Makineyi tamamen doldurunca veya tek parça kıyafeti makineye attığınızda ne kadar deterjan koyacağınızı bilemiyor olabilirsiniz. İşte tam bu noktada i-Dos Deterjan Tarama teknolojisi devreye giriyor. Siemens Home Connect üzerinden şişelerin barkodunu okutup su sertliği ve deterjan yoğunluğunu makineye iletiyor, i-Dos ise her yıkamada doğru miktarı otomatik olarak ayarlıyor. Üstelik Siemens Home Connect uygulaması, deterjan seviyesini takip ederek deterjanınız tükenmeden önce size haber veriyor. Tek yapmanız gereken uygulamayı telefonunuza yüklemek ve çamaşır makinenizi uygulamaya bağlamak. 

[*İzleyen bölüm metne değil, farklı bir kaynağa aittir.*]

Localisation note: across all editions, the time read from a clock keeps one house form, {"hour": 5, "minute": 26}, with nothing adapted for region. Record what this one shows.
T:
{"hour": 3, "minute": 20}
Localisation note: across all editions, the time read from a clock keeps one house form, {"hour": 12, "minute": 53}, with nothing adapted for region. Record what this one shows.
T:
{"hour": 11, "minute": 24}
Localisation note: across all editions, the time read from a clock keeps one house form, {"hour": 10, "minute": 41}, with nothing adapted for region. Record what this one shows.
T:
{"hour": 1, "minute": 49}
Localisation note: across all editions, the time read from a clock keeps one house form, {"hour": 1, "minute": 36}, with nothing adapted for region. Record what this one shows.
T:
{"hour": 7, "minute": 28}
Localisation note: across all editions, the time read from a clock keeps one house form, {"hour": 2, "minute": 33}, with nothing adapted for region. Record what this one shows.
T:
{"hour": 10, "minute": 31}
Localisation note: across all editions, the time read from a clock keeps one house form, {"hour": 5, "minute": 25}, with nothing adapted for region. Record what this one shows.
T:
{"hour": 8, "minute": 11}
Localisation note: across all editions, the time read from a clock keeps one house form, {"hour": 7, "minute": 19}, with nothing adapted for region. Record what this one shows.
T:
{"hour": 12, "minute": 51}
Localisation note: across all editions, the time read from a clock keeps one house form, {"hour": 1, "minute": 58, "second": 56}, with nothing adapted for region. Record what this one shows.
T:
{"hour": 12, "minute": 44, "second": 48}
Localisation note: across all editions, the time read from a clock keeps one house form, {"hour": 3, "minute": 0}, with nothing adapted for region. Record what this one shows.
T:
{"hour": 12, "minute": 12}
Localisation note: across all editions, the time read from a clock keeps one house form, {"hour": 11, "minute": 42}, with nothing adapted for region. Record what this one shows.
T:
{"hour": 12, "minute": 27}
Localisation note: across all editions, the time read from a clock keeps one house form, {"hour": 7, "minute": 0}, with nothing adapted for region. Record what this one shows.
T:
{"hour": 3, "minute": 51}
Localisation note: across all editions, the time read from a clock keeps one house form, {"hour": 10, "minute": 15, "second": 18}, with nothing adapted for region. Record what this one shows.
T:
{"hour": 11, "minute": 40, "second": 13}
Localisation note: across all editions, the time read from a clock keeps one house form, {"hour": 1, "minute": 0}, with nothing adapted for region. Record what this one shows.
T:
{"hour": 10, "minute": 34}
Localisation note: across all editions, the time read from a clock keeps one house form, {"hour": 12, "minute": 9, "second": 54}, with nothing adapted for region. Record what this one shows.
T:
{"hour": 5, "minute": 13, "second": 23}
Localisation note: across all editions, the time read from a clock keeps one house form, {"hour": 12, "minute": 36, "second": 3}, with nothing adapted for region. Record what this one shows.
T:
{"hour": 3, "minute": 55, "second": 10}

stainRemoval teknolojisi: Zorlu lekelerle inatlaşmayı unutun 

Çay, yağ, makyaj, çikolata lekeleri… Gün içinde fark etmeden üzerinize bulaşan lekeler artık kâbus olmaktan çıkıyor. Siemens iQ500 çamaşır makinesi ile stainRemoval teknolojisi devreye giriyor. Tek bir dokunuşla çay, yağ, kozmetik veya günlük hayatta karşılaştığınız diğer zor lekeler için özel programları aktif edebilirsiniz. 

Siemens Home Connect uygulaması sayesinde daha fazla leke türünü ve bunlar için geliştirilmiş özel programları keşfetmek de mümkün. Yani sadece “lekeyi çıkar” demekle kalmıyor, sizin için en doğru yıkama programını da otomatik olarak öneriyor. Böylece hem lekelerle uğraşmak zorunda kalmıyor hem de giysilerinizin ömrünü koruyorsunuz. 

Artık çocuğunuza yemek yedirirken dökülen yemek lekeleri, kahve kazaları ya da mutfakta sıçrayan yağ lekeleri sizi endişelendirmiyor. stainRemoval, günlük hayatın getirdiği küçük sürprizlere karşı en güvenilir yardımcınız oluyor. 

Siemens iQ500 çamaşır ve kurutma makineleri, artık sadece kıyafetlerinizi temizleyen makineler değil; size zaman, konfor ve güven veren akıllı iş ortaklarınızdır. Ütüye harcadığınız vakti kendinize ayırın, lekelerle uğraşmayı unutun ve teknolojinin yaşam alanınıza uyumunun keyfini yaşayın.

*Bu yazı Siemens’in katkılarıyla hazırlanmıştır.